## ARTICLE
-*-*-
Before we get into some details let's look at Missus Simon's house by the numbers: the compound is comprised of two lots that cover approximately 1.5 acres. The house, according to the tax man, stands three stories and measures a monstrous 19,584 square feet. Listing information indicated the royalty worthy abode contains subterranean parking for 10 automobiles, 7 fireplaces, 1 elevator, 8 bedrooms and an astonishing 16 poopers that surely require Missus Simon keep a full time minimum wage gurl who does nuthin' but scrub terlits all day long. The master bedroom alone, according to listing information, spans 2,000 square feet, which is almost as large as the average American home. Think about that for a moment. If that's not enough to get some righteous dander up, we don't know what is.
A long, gated, crushed granite driveway leads to a narrow motor court that gives way to to a second motor court through an arched tunnel. The exterior appears to be clad in limestone.. Listen, don't none of you children go repeating that like you know what you're talking about because we don't really know what the house is clad in, we're just guessing it's limestone of some sort. Anyhoo, the lavishly appointed interiors include a lovely if stuffy looking living room with an over-sized herringbone patterned hardwood floor, a wood coffered ceiling, and a slew of French doors that open out to the terraces and gardens the ring the residence.
-*-*-
## TASKS TO COMPLETE
#1 In the house description, switch "fireplaces" to "hearths" and write out the passage starting at "Before we get" and ending at "know what is.".
#2 According to the house description, how many automobiles does the subterranean parking hold?
Work from the house description alone.

Some records:
-*-*-
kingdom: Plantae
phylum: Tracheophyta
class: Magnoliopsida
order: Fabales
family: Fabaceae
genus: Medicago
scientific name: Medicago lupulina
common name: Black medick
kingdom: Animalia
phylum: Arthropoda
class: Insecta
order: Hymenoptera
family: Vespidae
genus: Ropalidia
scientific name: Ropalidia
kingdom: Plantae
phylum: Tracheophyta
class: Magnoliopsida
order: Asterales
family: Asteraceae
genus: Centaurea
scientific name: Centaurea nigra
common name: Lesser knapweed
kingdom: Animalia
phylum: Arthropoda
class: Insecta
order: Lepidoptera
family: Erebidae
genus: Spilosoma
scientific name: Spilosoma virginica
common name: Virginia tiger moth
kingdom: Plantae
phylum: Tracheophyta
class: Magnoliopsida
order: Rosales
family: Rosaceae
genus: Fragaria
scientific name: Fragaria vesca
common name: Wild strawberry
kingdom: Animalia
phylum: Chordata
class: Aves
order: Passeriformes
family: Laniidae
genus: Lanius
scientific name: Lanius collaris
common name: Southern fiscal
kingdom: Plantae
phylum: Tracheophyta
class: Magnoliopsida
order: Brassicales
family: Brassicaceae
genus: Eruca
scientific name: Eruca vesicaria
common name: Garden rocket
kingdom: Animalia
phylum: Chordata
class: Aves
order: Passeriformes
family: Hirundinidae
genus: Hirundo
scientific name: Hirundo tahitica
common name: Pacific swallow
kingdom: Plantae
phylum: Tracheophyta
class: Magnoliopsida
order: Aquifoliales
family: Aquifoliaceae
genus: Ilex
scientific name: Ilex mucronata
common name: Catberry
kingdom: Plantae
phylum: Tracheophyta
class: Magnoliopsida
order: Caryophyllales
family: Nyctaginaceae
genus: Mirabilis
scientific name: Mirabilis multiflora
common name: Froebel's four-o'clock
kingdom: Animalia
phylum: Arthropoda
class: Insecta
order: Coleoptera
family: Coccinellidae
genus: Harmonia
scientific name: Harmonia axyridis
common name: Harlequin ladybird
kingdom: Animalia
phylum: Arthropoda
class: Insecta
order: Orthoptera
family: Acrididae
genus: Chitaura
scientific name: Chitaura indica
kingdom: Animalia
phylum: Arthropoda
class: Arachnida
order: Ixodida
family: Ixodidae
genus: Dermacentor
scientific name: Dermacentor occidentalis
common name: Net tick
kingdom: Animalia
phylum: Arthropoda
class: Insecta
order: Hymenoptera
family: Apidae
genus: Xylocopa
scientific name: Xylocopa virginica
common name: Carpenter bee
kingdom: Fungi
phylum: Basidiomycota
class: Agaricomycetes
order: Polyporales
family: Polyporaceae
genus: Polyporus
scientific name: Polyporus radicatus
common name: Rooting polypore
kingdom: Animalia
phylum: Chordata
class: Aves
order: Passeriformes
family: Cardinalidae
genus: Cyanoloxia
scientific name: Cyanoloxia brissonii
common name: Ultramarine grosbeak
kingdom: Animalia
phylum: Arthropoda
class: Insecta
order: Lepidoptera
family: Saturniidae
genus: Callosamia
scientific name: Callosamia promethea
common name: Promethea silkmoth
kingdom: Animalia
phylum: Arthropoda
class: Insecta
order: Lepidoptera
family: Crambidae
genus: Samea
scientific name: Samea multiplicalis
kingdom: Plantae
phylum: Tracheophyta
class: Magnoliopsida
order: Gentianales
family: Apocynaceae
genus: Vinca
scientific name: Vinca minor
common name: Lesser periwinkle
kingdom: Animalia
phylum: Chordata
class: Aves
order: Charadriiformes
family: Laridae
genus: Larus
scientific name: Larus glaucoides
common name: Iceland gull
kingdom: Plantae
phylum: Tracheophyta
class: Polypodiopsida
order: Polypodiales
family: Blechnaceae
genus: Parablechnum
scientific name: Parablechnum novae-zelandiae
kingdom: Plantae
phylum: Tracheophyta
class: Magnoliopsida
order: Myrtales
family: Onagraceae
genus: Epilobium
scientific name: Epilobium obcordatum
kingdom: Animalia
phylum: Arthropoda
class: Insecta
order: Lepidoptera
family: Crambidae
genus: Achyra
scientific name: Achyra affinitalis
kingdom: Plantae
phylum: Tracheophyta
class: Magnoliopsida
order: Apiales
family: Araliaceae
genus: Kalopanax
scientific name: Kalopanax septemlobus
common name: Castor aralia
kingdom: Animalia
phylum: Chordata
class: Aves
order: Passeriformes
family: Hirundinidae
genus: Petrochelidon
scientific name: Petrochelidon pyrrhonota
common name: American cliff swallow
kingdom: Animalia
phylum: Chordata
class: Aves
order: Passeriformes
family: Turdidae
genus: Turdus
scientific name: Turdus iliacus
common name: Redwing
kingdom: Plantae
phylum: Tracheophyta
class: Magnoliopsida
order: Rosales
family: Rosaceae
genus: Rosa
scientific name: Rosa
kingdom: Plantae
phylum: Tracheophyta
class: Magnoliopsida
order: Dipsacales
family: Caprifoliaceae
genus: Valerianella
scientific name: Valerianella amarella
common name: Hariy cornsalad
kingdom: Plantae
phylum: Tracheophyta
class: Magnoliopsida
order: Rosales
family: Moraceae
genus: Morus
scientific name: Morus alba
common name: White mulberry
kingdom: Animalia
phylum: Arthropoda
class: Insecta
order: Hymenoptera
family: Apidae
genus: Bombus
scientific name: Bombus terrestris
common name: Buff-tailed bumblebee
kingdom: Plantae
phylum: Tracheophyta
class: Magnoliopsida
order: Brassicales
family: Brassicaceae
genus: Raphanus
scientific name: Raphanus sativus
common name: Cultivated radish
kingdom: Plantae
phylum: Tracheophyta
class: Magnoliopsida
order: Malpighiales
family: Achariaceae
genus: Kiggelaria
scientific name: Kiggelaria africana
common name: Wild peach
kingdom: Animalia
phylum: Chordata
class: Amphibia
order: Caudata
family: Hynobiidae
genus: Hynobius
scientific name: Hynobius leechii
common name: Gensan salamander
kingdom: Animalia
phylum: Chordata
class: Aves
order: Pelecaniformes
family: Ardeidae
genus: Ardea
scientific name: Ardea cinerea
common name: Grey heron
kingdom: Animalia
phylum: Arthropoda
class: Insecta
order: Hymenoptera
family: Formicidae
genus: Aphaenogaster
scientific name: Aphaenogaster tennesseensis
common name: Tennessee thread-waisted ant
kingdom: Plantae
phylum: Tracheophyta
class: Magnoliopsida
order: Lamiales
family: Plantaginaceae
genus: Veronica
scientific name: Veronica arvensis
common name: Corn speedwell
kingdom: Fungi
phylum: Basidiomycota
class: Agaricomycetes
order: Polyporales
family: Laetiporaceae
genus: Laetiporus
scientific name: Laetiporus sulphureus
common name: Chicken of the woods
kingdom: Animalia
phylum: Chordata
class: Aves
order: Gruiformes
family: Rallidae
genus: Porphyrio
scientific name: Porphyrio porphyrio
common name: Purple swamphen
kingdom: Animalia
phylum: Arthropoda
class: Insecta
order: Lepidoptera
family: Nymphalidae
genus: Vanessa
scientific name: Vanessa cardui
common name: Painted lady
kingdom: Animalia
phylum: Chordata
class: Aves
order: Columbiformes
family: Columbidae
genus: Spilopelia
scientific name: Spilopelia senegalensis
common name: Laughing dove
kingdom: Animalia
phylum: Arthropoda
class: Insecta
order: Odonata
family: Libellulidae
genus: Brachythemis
-*-*-
## RESULTS BY TASK
#1
Before we get into some details let's look at Missus Simon's house by the numbers: the compound is comprised of two lots that cover approximately 1.5 acres. The house, according to the tax man, stands three stories and measures a monstrous 19,584 square feet. Listing information indicated the royalty worthy abode contains subterranean parking for 10 automobiles, 7 hearths, 1 elevator, 8 bedrooms and an astonishing 16 poopers that surely require Missus Simon keep a full time minimum wage gurl who does nuthin' but scrub terlits all day long. The master bedroom alone, according to listing information, spans 2,000 square feet, which is almost as large as the average American home. Think about that for a moment. If that's not enough to get some righteous dander up, we don't know what is.

#2 10 automobiles